Step1: Find the mid - point of the line segment

The mid - point formula for two points $(x_1,y_1)$ and $(x_2,y_2)$ is $(\frac{x_1 + x_2}{2},\frac{y_1 + y_2}{2})$.
For points $(-1,-1)$ and $(9,-5)$, the mid - point $M$ is $(\frac{-1 + 9}{2},\frac{-1+( - 5)}{2})=(4,-3)$.

Step2: Find the slope of the line segment

The slope formula for two points $(x_1,y_1)$ and $(x_2,y_2)$ is $m=\frac{y_2 - y_1}{x_2 - x_1}$.
For points $(-1,-1)$ and $(9,-5)$, the slope $m_1=\frac{-5-( - 1)}{9-( - 1)}=\frac{-4}{10}=-\frac{2}{5}$.

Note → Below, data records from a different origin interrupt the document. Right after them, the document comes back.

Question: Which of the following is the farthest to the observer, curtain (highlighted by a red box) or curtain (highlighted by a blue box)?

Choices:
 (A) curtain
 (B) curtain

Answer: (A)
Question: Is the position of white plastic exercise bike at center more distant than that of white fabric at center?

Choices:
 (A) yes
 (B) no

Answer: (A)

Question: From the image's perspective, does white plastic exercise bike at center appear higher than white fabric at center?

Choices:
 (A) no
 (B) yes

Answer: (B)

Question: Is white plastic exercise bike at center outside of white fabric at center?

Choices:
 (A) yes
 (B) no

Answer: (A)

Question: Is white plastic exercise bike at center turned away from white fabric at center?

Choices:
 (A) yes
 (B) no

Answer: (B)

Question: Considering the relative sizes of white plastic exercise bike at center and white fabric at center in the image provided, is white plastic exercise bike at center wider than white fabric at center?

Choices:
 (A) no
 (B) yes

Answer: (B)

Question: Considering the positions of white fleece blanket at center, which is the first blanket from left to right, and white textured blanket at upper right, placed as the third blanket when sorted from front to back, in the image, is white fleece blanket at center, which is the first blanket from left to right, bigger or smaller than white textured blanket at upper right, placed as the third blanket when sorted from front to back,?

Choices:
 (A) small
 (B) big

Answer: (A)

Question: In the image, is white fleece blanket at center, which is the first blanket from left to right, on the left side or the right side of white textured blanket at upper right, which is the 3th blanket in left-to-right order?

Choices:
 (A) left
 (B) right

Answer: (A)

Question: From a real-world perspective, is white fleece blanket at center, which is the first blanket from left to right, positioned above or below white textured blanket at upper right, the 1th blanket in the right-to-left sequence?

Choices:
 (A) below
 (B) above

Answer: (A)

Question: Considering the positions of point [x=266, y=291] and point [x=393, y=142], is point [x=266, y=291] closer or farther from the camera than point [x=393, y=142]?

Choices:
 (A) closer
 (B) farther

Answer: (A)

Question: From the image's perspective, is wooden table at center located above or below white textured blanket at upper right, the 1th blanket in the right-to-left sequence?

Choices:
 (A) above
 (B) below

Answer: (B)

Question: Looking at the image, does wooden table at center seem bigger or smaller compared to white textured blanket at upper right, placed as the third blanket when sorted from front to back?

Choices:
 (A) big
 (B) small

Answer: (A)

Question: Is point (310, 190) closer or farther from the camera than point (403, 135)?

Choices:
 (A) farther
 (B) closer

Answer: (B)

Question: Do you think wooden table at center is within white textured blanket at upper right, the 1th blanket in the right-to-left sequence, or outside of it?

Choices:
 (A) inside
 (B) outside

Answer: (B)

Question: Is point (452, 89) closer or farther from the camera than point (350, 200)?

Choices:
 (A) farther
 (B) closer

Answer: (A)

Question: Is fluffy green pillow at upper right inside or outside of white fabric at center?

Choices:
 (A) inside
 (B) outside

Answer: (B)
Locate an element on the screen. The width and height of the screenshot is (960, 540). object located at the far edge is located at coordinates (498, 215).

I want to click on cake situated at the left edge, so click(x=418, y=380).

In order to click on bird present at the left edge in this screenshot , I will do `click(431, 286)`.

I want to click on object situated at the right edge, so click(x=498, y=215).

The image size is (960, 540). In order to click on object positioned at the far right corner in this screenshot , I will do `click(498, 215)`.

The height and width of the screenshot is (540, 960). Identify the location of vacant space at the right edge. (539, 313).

Step3: Find the slope of the perpendicular bisector

If two lines are perpendicular, the product of their slopes is $- 1$. Let the slope of the perpendicular bisector be $m_2$. Then $m_1\times m_2=-1$.
Since $m_1 = -\frac{2}{5}$, we have $-\frac{2}{5}\times m_2=-1$, so $m_2=\frac{5}{2}$.

Step4: Find the equation of the perpendicular bisector

Use the point - slope form of a line $y - y_0=m(x - x_0)$, where $(x_0,y_0)$ is the mid - point $(4,-3)$ and $m=\frac{5}{2}$.
$y-( - 3)=\frac{5}{2}(x - 4)$
$y + 3=\frac{5}{2}x-10$
$y=\frac{5}{2}x-13$

Answer:

$y=\frac{5}{2}x - 13$